What you need to do:
a. Using the forum thread on photographing unphotogenic people, answer each question briefly:
(i) What does the original poster try to do about squinting when smiling?
(ii) Which senior does Kent Frost describe?
(iii) According to craig, who alone can answer the original question?
b. Decide whether each statement agrees with the forum thread on photographing unphotogenic people, and support each yes or no with a quotation from it:
(i) The girlfriend's trouble in photos comes from not wanting to be photographed.
(ii) craig holds that no one is truly unphotogenic.
(iii) The original poster offers to share example photos.
c. Carry on the forum thread on photographing unphotogenic people past its last post.

Page excerpt:
--- --- ---

# Tips for good photos of unphotogenic people?



## Snakebite Nixon

I'm looking for some tips for either the photographer or the subject on how to get better photos.  I myself tend to squint somewhat when smiling so I try to force myself to open my eyes for photos.  This works fairly well but I often look less than candid.  In photos, my girlfriend winds up with eyes that seem overly large or smiles that look plastic.

Can you offer any tips as to lighting, angle, or subject expression?

Example photos can be provided if it would help.  Thank you!


----------



## craig

That question can only be answered by the photographer. There should be a rapport between the subject and the camera. Finding and or creating that is a long journey. I like to think that there are not any "unphotogenic" people. They are only "unphotogenic" because I the photographer did not take the time or interest.


----------



## Kent Frost

The subject also has to take interest. If the subject doesn't take interest and acts as if they are only there because they have to be....that's tough. I dealt with a 2005 senior who was like that. Wouldn't really talk or respond to anything I said to try and build a sort of trust, therefore making communication between photographer and subject difficult, and yet again therefore making the whole situation uneasy. Sessions like that can be torturous on the results. You can see it in the subject's eyes in the end photos that they didn't really want to be there.


----------



## Snakebite Nixon

Willingness to be in a photo isn't the problem somewhow.  I just know she doesn't look the way film seems to capture her.  Craig's solution is as challenging as it is frustrating (he he) but I like to think that by coming here looking for answers, I'm definitely taking an interest.

--- --- ---

Data excerpt:
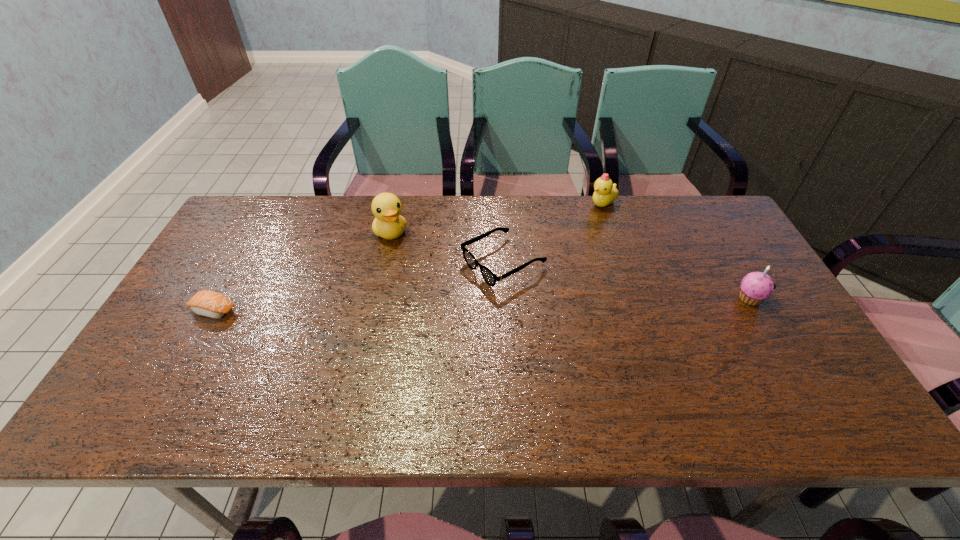
Where is `free spot on the desktop that is between the leftmost object and the cupcake and is positioned on the arms of the fourth tallest object`? free spot on the desktop that is between the leftmost object and the cupcake and is positioned on the arms of the fourth tallest object is located at coordinates (422, 306).

I want to click on vacant space on the desktop that is between the shortest object and the rightmost object and is positioned on the face of the duck, so click(429, 306).

At what (x,y) coordinates should I click in order to perform the action: click on vacant space on the desktop that is between the sushi and the rightmost object and is positioned on the front-facing side of the second object from right to left. Please return your answer as a coordinate pair (x, y). This screenshot has height=540, width=960. Looking at the image, I should click on (533, 303).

--- --- ---

Task responses:
a.
(i) He tries to force himself to open his eyes for photos.
(ii) A 2005 senior.
(iii) The photographer.

b.
(i) No: "Willingness to be in a photo isn't the problem somewhow."
(ii) Yes: "I like to think that there are not any "unphotogenic" people."
(iii) Yes: "Example photos can be provided if it would help."

c.
----------



## photoboy15

Some people that are considered unphotogenic actually take some of the most photogenic people.  Its the oddities that make a picture have character. Capture charater can be helping by lighting. Hideing flaws and showing strenths is key. Also the pose will effect the picture. You asked, " what can you do?". Ever person is different so it depends on the person.


----------



## photogoddess

When I shoot portraits, I have them do a few poses and then ask them to make up a pose of their own. When they are shifting and looking around is often when I get the best shots that show their personality. Most people have ideas of poses in their heads from looking at old photos and magazines. You'd be amazed at some of the expressions that you capture when your subject is pondering that perfect pose and moving around to get into it. Strange but it works.  

The way that I deal with chronic blinkers is to ask them to close their eyes and open them on 3 (1, 2, 3). This might work on someone that opens their eyes too wide as well. Squinters, make sure they don't have too much light (sun) in their eyes. And anyone with a double chin, shoot from an elevated angle. With everyone, just get them to relax and talk to you a bit. You'll see more natural smiles and expressions in no time.


----------



## Rob

I like to dance like a complete idiot. I defy anyone not to have a happy laughing face!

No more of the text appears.